Onde os imóveis em São Paulo e no Rio são alugados em até duas semanas

A EXAME listou os bairros das cidades de São Paulo e do Rio de Janeiro em que as locações são feitas em menos de duas semanas. Em São Paulo, as regiões de Pinheiros, Vila Romana e Vila Mariana ocupam o topo da lista. No Rio de Janeiro, os destaques ficam para os bairros do Flamengo, do Botafogo e da Tijuca.

“Em comum, esses bairros têm vários aspectos, como um mix entre residências e comércio e uma boa infraestrutura e localização em relação às principais vias de trânsito e áreas que concentram escritórios”, diz Flávia Mussalem, diretora de marketing do QuintoAndar. Segundo ela, apesar das mudanças trazidas pela pandemia, esses aspectos ainda são bastante valorizados por quem busca um imóvel.

A lista leva em conta casas e apartamentos com valor de aluguel mensal de até R$ 4 mil, localizados em bairros com mais de 150 contratos fechados em até duas semanas. Vale observar que o preço dos bairros mais líquidos, ou seja, com menor tempo entre o anúncio e a locação, registram valores acima da média das cidades, que, segundo o Índice FipeZap de Locação Residencial, é de 40,90 reais/m² em São Paulo e de 30,58 reais/m² no Rio de Janeiro. Confira:

Número de dormitórios

O levantamento também mostra a relação entre o número de dormitórios e a velocidade de locação. Em São Paulo, imóveis de um e dois dormitórios alugam 9,5% e 4,7% mais rápido do que a média, respectivamente. De três a cinco quartos, o tempo de locação chega a ser de 9,5% a 133% mais demorado.

No Rio, o cenário é parecido. Um imóvel de um quarto é alugado 8% mais rapidamente do que a média geral da cidade. A partir de três quartos, a liquidez se torna de 4% a 36% menor. Tanto em São Paulo quanto no Rio, isso significa que, enquanto um imóvel de um quarto é alugado, em média, dois dias mais rápido do que a média da cidade, um de quatro quartos demora cerca de 11 dias a mais.

Mudança de comportamento

O QuintoAndar registrou, em julho, a marca de 5.000 contratos fechados – uma alta de 400% em relação a abril, quando a pandemia do coronavírus desacelerou os negócios. “Logo no início, houve uma retração em todo o mercado, mas hoje já estamos em níveis acima do que vínhamos registrando antes da pandemia”, afirma Flávia Mussalem.
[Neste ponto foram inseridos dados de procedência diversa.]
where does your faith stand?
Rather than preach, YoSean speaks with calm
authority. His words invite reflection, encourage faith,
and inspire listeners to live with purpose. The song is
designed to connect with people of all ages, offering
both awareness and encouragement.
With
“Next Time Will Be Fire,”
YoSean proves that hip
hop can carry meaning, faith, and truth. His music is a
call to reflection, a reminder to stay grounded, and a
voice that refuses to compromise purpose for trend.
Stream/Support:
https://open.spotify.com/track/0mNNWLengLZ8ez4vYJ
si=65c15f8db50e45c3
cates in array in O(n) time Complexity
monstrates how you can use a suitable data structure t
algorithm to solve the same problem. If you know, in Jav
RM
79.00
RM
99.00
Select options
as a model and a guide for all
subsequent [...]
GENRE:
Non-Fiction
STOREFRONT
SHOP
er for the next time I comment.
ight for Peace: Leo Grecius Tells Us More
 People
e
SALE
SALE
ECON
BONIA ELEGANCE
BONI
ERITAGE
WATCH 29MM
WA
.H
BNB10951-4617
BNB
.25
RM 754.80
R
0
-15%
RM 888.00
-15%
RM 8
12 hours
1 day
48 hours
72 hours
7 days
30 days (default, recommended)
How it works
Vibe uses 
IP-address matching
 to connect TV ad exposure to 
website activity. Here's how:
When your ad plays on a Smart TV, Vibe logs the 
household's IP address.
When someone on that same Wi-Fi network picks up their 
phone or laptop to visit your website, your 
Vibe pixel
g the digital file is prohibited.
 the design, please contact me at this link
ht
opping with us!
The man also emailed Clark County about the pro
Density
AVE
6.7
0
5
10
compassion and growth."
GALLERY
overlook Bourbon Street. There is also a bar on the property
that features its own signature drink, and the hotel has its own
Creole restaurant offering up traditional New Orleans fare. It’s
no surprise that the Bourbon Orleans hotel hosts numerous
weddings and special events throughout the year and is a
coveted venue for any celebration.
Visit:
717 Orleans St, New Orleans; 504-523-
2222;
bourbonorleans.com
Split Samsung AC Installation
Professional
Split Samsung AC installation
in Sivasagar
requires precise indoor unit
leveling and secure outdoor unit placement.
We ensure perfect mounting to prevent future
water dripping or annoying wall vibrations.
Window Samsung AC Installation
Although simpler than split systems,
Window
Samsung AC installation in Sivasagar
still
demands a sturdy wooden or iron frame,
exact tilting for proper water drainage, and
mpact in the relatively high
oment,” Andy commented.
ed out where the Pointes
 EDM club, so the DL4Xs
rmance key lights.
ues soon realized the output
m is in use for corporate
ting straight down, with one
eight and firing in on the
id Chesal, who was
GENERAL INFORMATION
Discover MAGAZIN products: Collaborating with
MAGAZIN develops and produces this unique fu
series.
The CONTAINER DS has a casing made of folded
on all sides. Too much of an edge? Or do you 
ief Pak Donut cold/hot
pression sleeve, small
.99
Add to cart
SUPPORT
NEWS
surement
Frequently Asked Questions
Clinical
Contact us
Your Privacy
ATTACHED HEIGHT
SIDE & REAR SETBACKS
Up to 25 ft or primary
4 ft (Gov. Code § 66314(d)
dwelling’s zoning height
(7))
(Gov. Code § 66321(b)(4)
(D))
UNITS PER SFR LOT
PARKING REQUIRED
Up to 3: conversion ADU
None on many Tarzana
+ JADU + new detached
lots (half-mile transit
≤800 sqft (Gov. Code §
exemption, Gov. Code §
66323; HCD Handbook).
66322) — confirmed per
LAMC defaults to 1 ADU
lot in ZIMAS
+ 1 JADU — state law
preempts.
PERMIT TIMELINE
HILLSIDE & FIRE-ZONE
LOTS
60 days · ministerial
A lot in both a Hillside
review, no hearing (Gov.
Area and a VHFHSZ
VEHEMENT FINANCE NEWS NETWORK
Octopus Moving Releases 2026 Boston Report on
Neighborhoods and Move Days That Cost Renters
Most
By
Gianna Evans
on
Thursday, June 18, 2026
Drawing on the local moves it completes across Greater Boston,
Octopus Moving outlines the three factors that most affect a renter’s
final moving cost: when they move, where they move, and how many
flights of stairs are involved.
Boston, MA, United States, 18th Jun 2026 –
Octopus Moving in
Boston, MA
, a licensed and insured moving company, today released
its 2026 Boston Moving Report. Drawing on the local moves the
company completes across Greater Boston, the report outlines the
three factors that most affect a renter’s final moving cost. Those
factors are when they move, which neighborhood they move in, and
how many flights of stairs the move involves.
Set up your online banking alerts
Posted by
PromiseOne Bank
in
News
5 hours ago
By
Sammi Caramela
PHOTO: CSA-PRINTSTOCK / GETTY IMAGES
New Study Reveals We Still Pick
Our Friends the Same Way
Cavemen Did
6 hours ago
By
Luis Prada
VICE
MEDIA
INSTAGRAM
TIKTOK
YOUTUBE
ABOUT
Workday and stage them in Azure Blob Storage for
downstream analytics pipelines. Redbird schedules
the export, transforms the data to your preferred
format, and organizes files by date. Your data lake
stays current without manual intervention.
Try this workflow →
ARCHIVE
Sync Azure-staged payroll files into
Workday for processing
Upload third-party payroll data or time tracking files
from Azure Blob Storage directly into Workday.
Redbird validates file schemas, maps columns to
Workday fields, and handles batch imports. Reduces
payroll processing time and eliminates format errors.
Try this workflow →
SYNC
Segundo ela, o perfil de busca também mudou. “Houve um aumento proporcional no interesse por casas e casas de condomínio e uma queda nas pesquisas por apartamentos pequenos e estúdios.”

Essa tendência, diz ela, tem relação com a quarentena e com a consequente mudança na relação das pessoas com suas casas. “Estar próximo do escritório ou do transporte público fica menos importante, pois as pessoas estão trabalhando de casa. Ao mesmo tempo, como elas estão passando mais tempo em casa, acabam querendo mais espaço, seja para organizar uma área para trabalhar, seja para ter mais conforto e espaço para outras atividades, como um quintal para plantar.”